Q&A December 2011, Part II
1/8/2012 (updated 1/8/2012)
Following your excellent collaborative concert with Phil Pickett & The Musicians of the Globe Theatre at London's Cadogan Hall a while back, I recall you indicating that there may be a recording of the show made available. Are there any plans for such a release, or future shows / recordings with PP et al, in a similar vein? Regards, Ian Broom - Hereford, UK
It was recorded. There are no plans at the moment to release it, and no upcoming plans with Phil.
Re: Other songwriters' songs
Dear Richard, Like many of those who have attended most of your all-requests shows at Montalvo, as I have, grow irritated by those who request songs by other songwriters, mainly because they're likely not fans and don't know your music. What some of us have wondered is whether you're obligated to pay royalties to those artists. How do you handle that? By the way, you always make an effort graciously to perform others' music. You try to satisfy the requests, even if it's not your music. And the audience is often delighted when you do. But we long-time fans resent their failure to come prepared to request a song of yours; and you, of course, rise above such pettiness, much to your credit. A fan since 1969, Nick Ferentinos - Saratoga, Calif.
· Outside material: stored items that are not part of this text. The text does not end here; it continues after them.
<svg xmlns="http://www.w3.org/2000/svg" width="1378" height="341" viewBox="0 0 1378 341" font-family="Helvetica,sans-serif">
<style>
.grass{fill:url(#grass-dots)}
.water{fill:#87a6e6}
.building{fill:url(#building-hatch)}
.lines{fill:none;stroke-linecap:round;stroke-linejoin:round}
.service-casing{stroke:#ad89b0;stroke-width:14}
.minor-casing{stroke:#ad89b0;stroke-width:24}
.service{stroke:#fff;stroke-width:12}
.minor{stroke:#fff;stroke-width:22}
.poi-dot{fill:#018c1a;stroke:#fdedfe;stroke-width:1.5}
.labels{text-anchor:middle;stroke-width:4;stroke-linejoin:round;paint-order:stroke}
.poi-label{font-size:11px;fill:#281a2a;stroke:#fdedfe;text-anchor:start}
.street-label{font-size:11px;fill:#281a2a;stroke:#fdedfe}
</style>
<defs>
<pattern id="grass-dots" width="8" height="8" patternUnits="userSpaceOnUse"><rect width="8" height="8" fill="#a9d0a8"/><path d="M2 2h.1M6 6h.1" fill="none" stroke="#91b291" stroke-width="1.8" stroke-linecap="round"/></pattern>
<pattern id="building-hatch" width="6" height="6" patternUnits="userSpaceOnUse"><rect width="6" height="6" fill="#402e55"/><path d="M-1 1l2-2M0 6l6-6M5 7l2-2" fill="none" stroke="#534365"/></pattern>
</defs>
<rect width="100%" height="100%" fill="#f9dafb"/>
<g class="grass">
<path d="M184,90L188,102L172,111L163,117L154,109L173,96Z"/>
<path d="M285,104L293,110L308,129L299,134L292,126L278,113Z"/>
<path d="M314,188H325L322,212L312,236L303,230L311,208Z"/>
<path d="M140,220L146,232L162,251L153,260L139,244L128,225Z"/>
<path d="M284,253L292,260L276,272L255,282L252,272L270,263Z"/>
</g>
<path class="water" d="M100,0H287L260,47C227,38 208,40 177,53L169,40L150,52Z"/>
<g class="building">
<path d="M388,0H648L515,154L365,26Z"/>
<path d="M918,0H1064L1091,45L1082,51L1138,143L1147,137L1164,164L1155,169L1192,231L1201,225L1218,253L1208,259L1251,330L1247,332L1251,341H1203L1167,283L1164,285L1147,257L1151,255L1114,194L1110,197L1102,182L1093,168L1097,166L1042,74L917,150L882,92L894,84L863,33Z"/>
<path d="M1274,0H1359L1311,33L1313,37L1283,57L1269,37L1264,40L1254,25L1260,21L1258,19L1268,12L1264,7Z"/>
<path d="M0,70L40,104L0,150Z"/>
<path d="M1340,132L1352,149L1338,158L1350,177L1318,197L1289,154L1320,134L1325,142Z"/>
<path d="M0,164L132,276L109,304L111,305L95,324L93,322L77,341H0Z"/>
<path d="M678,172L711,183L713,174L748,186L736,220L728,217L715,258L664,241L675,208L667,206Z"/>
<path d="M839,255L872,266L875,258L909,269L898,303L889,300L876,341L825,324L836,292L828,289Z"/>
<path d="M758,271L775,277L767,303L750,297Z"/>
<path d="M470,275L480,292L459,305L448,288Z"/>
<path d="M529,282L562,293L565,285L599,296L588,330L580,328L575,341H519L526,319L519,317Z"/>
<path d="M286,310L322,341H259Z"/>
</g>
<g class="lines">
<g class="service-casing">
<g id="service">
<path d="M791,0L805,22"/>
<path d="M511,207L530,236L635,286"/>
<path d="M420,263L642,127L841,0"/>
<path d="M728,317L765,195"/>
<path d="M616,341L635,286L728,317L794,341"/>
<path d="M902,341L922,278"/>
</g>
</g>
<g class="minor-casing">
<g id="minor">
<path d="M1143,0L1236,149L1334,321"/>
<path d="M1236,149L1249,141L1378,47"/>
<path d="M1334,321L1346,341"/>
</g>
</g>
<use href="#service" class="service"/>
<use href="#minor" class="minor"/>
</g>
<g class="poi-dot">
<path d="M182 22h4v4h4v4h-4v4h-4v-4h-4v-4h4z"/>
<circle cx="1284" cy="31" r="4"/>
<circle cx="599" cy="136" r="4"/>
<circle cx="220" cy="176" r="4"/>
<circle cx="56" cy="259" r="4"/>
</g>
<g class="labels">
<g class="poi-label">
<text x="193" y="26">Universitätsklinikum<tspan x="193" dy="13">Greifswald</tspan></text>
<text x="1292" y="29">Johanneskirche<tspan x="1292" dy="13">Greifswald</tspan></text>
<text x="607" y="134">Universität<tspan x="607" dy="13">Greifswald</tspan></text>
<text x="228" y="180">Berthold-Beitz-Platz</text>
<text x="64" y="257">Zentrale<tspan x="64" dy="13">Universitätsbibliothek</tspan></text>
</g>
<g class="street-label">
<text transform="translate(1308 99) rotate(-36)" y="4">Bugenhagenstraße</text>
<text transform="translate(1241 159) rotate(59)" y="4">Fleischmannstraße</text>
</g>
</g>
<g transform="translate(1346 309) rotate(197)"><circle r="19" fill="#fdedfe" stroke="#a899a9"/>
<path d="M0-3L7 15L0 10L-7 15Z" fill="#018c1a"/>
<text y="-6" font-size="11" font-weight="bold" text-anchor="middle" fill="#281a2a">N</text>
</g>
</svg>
I really enjoyed your show at Montalvo, as always! I brought my daughter, 11, and my son, 8 (both of whom loved it; my son said the really amazing thing was it seemed like there were a lot more instruments than one guitar being played at once!).
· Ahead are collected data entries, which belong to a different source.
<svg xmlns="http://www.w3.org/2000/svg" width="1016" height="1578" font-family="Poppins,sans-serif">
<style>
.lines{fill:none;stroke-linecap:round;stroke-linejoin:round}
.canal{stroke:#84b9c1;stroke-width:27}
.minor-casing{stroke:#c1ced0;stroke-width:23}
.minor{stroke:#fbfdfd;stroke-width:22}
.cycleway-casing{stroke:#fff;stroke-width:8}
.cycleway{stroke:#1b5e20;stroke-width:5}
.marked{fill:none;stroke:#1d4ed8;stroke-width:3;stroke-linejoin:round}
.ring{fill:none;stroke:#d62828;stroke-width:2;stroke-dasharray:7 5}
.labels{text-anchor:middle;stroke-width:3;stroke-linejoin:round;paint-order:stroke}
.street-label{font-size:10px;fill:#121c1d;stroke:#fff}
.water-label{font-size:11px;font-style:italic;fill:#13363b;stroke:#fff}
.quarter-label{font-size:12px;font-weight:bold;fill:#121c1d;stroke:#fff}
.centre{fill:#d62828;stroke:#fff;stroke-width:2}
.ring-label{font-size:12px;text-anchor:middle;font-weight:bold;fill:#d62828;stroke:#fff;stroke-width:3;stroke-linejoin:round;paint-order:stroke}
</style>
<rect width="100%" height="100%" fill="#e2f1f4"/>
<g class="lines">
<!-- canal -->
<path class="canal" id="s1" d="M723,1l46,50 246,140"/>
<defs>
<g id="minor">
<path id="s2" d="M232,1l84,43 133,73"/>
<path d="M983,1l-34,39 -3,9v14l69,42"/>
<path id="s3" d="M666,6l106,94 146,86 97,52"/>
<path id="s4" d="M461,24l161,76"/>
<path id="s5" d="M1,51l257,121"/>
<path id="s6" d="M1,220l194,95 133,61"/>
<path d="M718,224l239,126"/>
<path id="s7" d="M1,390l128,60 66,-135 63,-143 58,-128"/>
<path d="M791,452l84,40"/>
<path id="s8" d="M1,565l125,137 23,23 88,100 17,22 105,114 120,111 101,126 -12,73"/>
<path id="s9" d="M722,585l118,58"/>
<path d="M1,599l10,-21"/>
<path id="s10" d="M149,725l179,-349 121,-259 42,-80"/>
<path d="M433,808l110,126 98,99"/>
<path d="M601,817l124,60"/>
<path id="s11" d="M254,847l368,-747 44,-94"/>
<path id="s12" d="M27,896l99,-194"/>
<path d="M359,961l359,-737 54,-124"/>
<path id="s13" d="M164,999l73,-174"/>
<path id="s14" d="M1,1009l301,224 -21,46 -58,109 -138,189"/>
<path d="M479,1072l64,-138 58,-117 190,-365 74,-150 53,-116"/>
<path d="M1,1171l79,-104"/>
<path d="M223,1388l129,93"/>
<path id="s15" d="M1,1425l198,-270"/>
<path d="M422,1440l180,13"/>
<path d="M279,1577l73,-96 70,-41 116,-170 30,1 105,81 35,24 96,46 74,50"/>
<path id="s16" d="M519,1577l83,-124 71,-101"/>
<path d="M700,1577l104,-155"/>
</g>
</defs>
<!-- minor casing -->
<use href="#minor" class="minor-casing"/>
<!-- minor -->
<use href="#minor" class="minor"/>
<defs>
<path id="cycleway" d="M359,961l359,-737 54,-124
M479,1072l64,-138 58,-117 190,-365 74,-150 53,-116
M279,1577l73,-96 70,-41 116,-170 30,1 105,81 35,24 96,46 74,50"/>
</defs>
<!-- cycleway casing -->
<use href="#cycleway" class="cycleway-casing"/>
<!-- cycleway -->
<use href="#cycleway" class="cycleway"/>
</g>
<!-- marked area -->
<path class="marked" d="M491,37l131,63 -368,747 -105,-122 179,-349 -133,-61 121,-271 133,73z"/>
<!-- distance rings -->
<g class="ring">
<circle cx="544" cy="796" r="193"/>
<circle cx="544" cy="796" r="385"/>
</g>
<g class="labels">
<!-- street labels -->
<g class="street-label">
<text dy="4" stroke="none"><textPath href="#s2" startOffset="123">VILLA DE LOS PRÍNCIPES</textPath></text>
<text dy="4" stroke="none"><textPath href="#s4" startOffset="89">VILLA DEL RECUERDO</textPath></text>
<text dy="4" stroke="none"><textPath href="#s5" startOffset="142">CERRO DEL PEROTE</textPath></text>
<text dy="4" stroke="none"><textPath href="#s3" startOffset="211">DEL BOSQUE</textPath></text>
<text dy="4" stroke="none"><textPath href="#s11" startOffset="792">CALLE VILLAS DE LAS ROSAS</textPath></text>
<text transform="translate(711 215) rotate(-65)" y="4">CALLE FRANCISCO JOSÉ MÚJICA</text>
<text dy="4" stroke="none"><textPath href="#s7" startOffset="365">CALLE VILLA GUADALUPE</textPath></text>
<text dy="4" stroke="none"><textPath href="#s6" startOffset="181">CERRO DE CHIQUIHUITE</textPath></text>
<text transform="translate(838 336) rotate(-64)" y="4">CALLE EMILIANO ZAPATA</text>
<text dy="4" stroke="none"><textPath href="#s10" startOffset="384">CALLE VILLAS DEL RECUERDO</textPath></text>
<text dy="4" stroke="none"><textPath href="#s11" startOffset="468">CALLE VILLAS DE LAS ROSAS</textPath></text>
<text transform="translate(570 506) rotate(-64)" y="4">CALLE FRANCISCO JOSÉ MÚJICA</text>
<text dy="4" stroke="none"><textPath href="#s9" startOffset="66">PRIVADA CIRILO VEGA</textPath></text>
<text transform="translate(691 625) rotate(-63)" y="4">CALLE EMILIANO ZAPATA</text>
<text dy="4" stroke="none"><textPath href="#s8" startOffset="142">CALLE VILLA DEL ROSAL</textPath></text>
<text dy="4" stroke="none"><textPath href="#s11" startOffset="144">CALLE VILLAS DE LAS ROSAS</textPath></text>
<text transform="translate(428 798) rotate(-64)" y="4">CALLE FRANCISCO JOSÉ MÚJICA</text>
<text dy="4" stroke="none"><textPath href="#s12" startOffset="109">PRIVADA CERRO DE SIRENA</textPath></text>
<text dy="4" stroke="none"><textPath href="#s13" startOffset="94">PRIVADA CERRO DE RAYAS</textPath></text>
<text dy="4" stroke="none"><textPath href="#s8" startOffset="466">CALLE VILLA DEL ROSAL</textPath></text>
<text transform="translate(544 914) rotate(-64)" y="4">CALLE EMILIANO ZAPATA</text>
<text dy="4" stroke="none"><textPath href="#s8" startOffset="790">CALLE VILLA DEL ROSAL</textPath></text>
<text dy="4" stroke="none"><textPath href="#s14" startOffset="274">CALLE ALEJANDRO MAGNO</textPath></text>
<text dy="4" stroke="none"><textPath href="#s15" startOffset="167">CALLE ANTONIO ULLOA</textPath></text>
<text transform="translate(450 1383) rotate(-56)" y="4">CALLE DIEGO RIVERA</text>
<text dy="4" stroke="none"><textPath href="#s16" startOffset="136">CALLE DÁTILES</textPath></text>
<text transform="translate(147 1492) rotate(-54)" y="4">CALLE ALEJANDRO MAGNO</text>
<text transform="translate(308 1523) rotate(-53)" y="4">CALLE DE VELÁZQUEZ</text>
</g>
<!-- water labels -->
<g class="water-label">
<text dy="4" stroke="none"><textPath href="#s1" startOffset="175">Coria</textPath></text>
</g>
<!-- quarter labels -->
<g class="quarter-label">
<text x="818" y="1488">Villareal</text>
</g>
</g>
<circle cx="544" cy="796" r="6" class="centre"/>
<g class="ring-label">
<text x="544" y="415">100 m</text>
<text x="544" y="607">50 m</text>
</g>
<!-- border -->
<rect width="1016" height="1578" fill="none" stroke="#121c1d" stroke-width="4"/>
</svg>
I really liked hearing you play songs you did not write and wished you played more of such songs. Of course I love your own songs, having seen you in concert innumerable times, but it is so cool to hear how you play other people's music. I wondered what your idea was about these all-request shows? Do you like the requests to be for your songs, or for songs by other people? Thank you, Kim
Well, a couple of differing opinions. Personally, I like the mix, and the challenge of playing covers balanced with the challenge of trying to remember my own material. The fact that a few of the requests are totally out of my realm can be fun for myself and the audience. At the Montalvo shows recently, I seem to recall doing 'Some Enchanted Evening'.
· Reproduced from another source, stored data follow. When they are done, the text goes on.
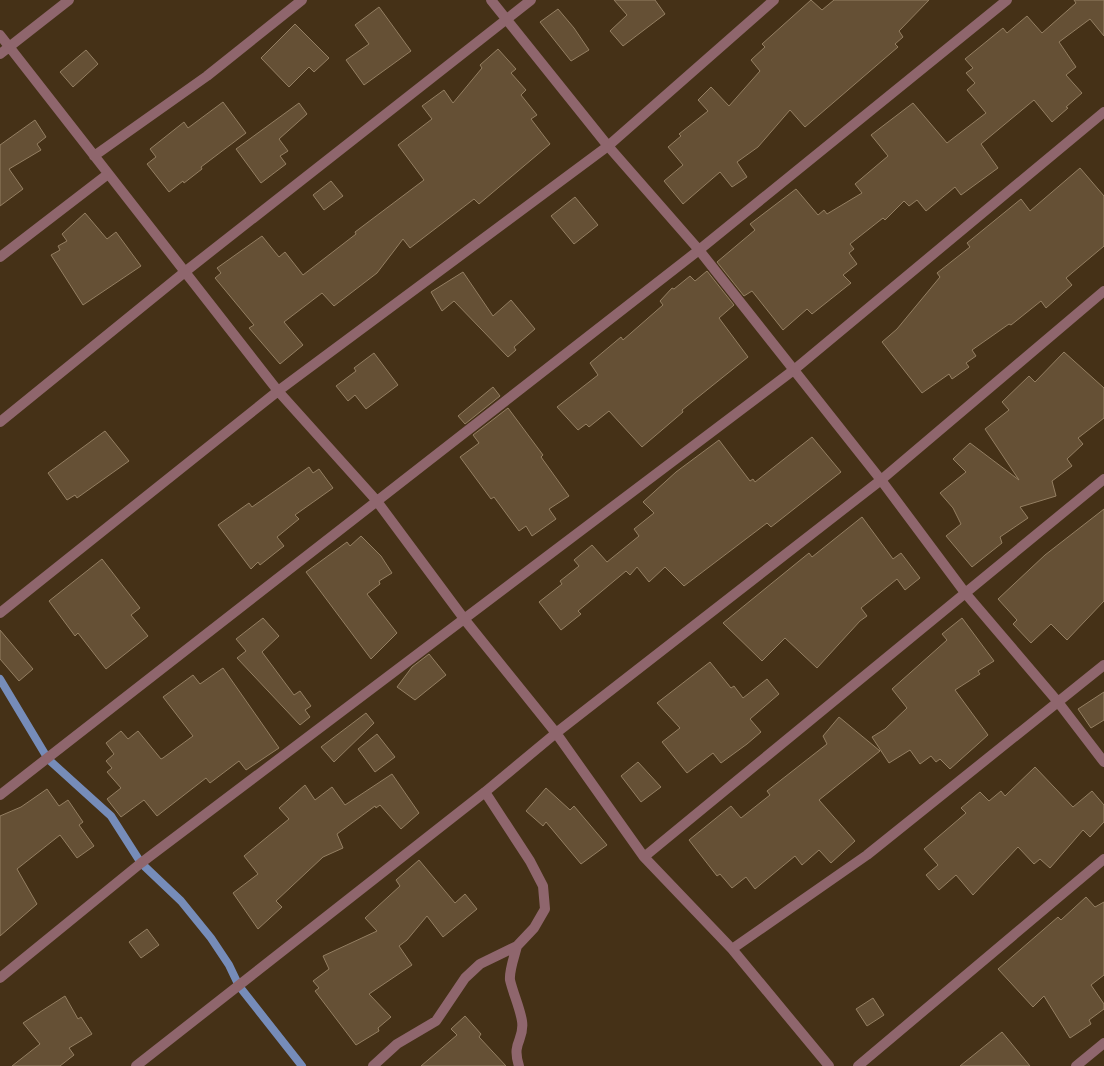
<svg xmlns="http://www.w3.org/2000/svg" width="1104" height="1066" font-family="Quicksand,sans-serif">
  <style>
    .lines { fill: none; stroke-linecap: round; stroke-linejoin: round }
    .stream { stroke: #768cb9; stroke-width: 8 }
    .building { fill: #655035; stroke: #947f62 }
    .minor { stroke: #8f666d; stroke-width: 10 }
  </style>
  <rect width="100%" height="100%" fill="#453117"/>
  <g class="lines">
    <path class="stream" d="M0,679L48,759L111,816L141,863L181,901L211,938L229,965L239,986L302,1066"/>
  </g>
  <path class="building" d="M614,0H655L665,14L623,46L610,31L627,15Z
    M811,0L822,10L834,0H929L899,31L903,37L895,44L898,47L805,127L790,110L758,147L737,162L747,177L732,187L720,172L683,204L664,181L683,165L668,147L681,136L679,134L708,111L698,100L711,87L729,106L760,71L751,60L765,47L762,44Z
    M1074,0H1104V36L1090,19L1059,42L1076,67L1066,75L1082,93L1066,107L1068,108L1052,122L1034,100L981,144L998,168L961,195L955,187L926,211L917,200L909,206L904,201L885,220L883,218L850,244L854,249L849,253L857,264L843,275L851,283L812,314L807,309L783,330L752,291L744,296L717,262L755,230L750,224L796,189L818,215L824,210L827,214L862,193L855,184L888,156L871,135L913,103L947,143L986,113L967,90L975,83L966,73L973,68L965,59L1003,28L1007,33L1027,16L1042,33L1076,3Z
    M379,7L411,51L364,85L346,60L369,44L355,25Z
    M558,9L574,28L589,50L571,61L540,22Z
    M295,24L329,58L314,72L309,67L289,87L261,58Z
    M498,49L516,69L511,73L526,90L521,95L537,115L531,119L550,144L479,204L474,199L410,248L403,239L377,273L334,306L322,293L284,322L303,345L280,364L249,328L254,325L215,278L221,273L217,268L262,236L279,257L285,252L303,275L356,234L355,232L424,180L398,145L432,119L422,106L444,90L453,103L482,68L480,65Z
    M86,50L98,64L73,87L60,72Z
    M223,102L246,133L201,167L202,169L184,183L183,181L169,192L147,164L156,157L150,149L184,122L188,128Z
    M299,103L307,114L279,139L288,151L280,156L286,164L261,183L236,149Z
    M35,120L46,137L37,144L41,150L9,169L23,189L0,206V145Z
    M1080,168L1104,196V246L1066,278L1072,285L1046,308L1041,301L1011,325L1009,324L972,350L976,356L966,363L969,367L952,379L949,374L922,393L882,342L897,329L940,277L937,273L970,247L967,243L1021,199L1030,211Z
    M331,181L343,196L324,210L313,195Z
    M575,197L598,225L574,244L551,216Z
    M85,213L107,239L116,232L141,266L83,305L51,255L60,250L58,246L67,241L62,234Z
    M707,271L734,305L719,318L748,357L682,410L683,412L642,447L609,411L589,427L586,424L578,430L557,407L598,375L590,363L621,337L623,340L663,305L660,301L672,288L674,289L690,276L695,281Z
    M463,272L493,316L511,300L535,329L514,347L516,350L508,357L454,301L442,311L431,292Z
    M1064,352L1104,388V418L1078,438L1083,444L1067,459L1072,466L1052,481L1056,496L1020,507L1028,518L1000,537L1002,543L972,567L946,536L961,524L953,508L940,493L966,472L953,459L970,443L1019,480L985,429L1009,410L1002,402L1029,376L1035,382Z
    M374,353L398,385L366,409L355,395L348,401L336,386L356,371L354,368Z
    M493,387L500,396L465,424L458,416Z
    M508,408L543,455L541,457L569,496L549,509L556,519L532,536L526,526L519,531L494,497L491,499L460,457L479,443L473,435Z
    M105,431L129,461L77,498L75,495L67,500L48,473Z
    M812,437L841,472L771,527L767,523L684,586L665,567L649,582L637,567L630,575L626,571L578,611L581,614L561,630L539,602L562,584L560,581L579,566L574,560L592,545L607,562L639,536L634,529L654,513L643,502L676,472L719,440L750,481L753,479L755,482Z
    M309,467L313,473L319,469L333,488L295,515L299,519L277,537L284,546L260,565L258,562L251,569L218,525L249,503L252,507Z
    M1104,509V601L1067,640L1051,624L1031,643L1013,624L1017,620L998,599L1045,555Z
    M862,517L893,559L901,553L920,578L905,590L897,579L861,608L867,616L860,621L817,668L785,638L762,661L723,623L809,553L812,557Z
    M361,536L381,556L392,573L379,581L380,584L367,594L397,633L371,659L306,572L347,542L350,546Z
    M102,559L140,608L131,615L148,636L106,669L78,633L75,636L49,601Z
    M263,618L279,636L262,652L294,695L300,691L311,706L305,710L310,717L300,725L237,658L246,651L236,639Z
    M962,618L994,661L978,671L980,674L955,690L988,735L950,769L940,759L936,762L931,756L920,764L910,750L889,763L872,737L885,729L907,708L892,689L947,640L942,634Z
    M0,630L33,669L19,681L0,659Z
    M429,654L446,675L415,700L397,687L412,667Z
    M710,662L731,688L734,686L743,698L767,679L779,694L750,719L761,732L747,744L721,763L713,753L687,773L662,742L680,728L657,703Z
    M223,668L279,748L246,770L239,761L210,783L206,778L157,816L144,800L121,817L107,799L121,788L107,772L112,768L106,761L114,754L106,743L121,731L128,739L138,731L161,759L163,758L193,736L163,697L193,675L200,684Z
    M1104,692V720L1091,728L1078,709Z
    M366,713L374,723L334,762L321,747Z
    M839,717L880,751L819,800L855,841L831,863L819,850L802,865L795,856L755,889L746,877L732,888L720,874L717,876L689,840L731,806L741,818L770,795L767,791L827,744L823,736Z
    M377,734L395,757L375,772L358,749Z
    M638,762L661,787L641,802L621,776Z
    M1035,767L1073,807L1092,791L1104,805V822L1090,837L1083,830L1050,868L1040,859L1034,864L1018,847L973,895L956,875L939,890L926,875L938,865L924,849L966,813L961,808L980,792L989,801L1001,791L1005,796Z
    M392,774L419,813L401,829L380,805L376,808L375,806L337,834L343,848L323,857L276,901L282,907L258,929L233,893L258,874L244,856L289,819L279,808L305,785L315,800L332,787L345,805Z
    M546,788L570,810L574,806L607,845L581,864L546,822L543,826L526,811Z
    M47,789L59,806L68,800L83,822L79,825L94,846L77,858L60,835L17,869L37,904L0,936V816L21,807Z
    M419,860L455,903L465,894L477,909L443,937L427,916L407,940L399,946L412,965L369,994L391,1017L378,1028L379,1031L356,1045L315,991L319,988L313,981L329,969L323,956L377,931L365,918L400,886L396,880Z
    M1086,897L1095,907L1104,902V975L1091,985L1104,1004V1009L1089,1020L1091,1024L1070,1038L1044,996L1033,1007L998,969L1058,917L1061,920Z
    M147,929L159,945L141,958L129,942Z
    M65,996L78,1019L81,1017L92,1034L69,1048L74,1055L60,1066H12L40,1044L23,1023Z
    M873,998L884,1015L867,1026L856,1009Z
    M465,1016L481,1034L479,1037L506,1066H421L457,1035L451,1029Z
    M1002,1032L1030,1066H960Z"/>
  <g class="lines">
    <path class="minor" d="M491,0L608,146L699,250L881,480L966,594L1058,702L1104,762
      M0,35L278,391L376,500L465,620L556,733L644,857L732,949L829,1066
      M0,54L69,0
      M94,156L207,76L302,0
      M0,257L108,174
      M0,422L186,271L531,0
      M0,613L278,391L608,146L774,0
      M0,795L699,250L1007,0
      M644,857L1104,479
      M517,946C515,955 509,970 510,980C513,993 520,1008 522,1021C525,1041 511,1041 519,1066
      M732,949L867,855L1104,665
      M0,978L141,863L795,369L1104,112
      M136,1066L485,792L556,733L881,480L1104,291
      M373,1066L397,1044L436,1021L465,978L480,964L517,946L534,928L545,909L543,886L530,861L485,792
      M858,1066L1104,859
      M1076,1066L1104,1043"/>
  </g>
</svg>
I was wondering if you have listened to the Thea Gilmore album, "Don't Stop Singing", where she took lyrics by Sandy Denny and put them to music. If so, I was curious as to what you thought of the results. If not, what is your take on the whole concept of co-writing with someone who has left too early? Will this possibly get people interested in Sandy who aren't familiar with her work already? I'm a big fan of both Thea and Sandy, and I find the results to be very interesting, but I still don't know whether it is something that would sit well with any writer to think that someone might do this with their uncompleted works.
Also, I wanted to say that the version of John the Gun that you did on a compilation is one of my favorites. Is there any chance you would do it live at anything other than at an all-request show (which is something I doubt I'll ever get a chance to see)? I think "Who Knows Where the Time Goes" is so frequently covered by others that covering other songs by her might help people see another side of Sandy's writing. Thank you. Neil McLaughlin
I too am a fan of Thea and Sandy. I enjoyed the record. and probably felt that I was too close to Sandy's work to give it the fresh ears it deserved. I hope, as you suggest, that it brings new listeners to Sandy's music. I think this could work with other 'departed' artists, and there are no rules except that it needs to be something rewarding to listen to.
Over the years I've managed to teach myself the art of hybrid picking - pick held between finger and thumb and other fingers used to pick strings as well - which you use all the time. Did you always play that way, or were your early days spent in acquiring both fingerstyle and pick techniques independently? I use it sparingly myself - mainly if I've broken a fingernail! Regards, Mike Ainscough (Sussex, UK)
I've gone into this before, so briefly - I learned pick style and finger style, and then combined them. There are times when I use all pick, and all fingers, and all hybrid.